If you have QuickTime Pro ($30-US), you may be able to just export the show to AIFF 44100 16 bit right there and I bet the pops go away. I'm not sure you can do that directly in Audacity, but that maybe possible, too.
You do know you need a CD Authoring Program, right? You can't just drag the sound file over to a blank CD on the desktop. Open the show in iTunes, make a playlist with the show in it and burn by following the instructions.
I personally would break the show up into songs with Audacity, but I may be getting ahead of the game.
Koz
Re: "Pops" During Playback
Posted: Fri Jul 25, 2008 12:26 pm
by waxcylinder
kozikowski wrote:Audacity defaults to 32-bit floating for one of its sound file specifications. ....

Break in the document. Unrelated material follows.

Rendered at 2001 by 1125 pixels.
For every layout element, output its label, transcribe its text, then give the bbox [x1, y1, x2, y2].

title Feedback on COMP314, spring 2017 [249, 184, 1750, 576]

If you have QuickTime Pro ($30-US), you may be able to just export the show to AIFF 44100 16 bit right there and I bet the pops go away. I'm not sure you can do that directly in Audacity, but that maybe possible, too.
Koz
Sure you can - I have Audacity set at 32-bit floating 44.1kHz for capture and editing - and then when I export I use Audacity to downsample to 16-bit 44.1kHz (just select the right export option). Audacity downsamples to 16-bit - you can even specift which type of dithering you want applied in the downsampling process (accesed via
Edit>Preferences>Quality).
These settings produce very good quality CDs for me.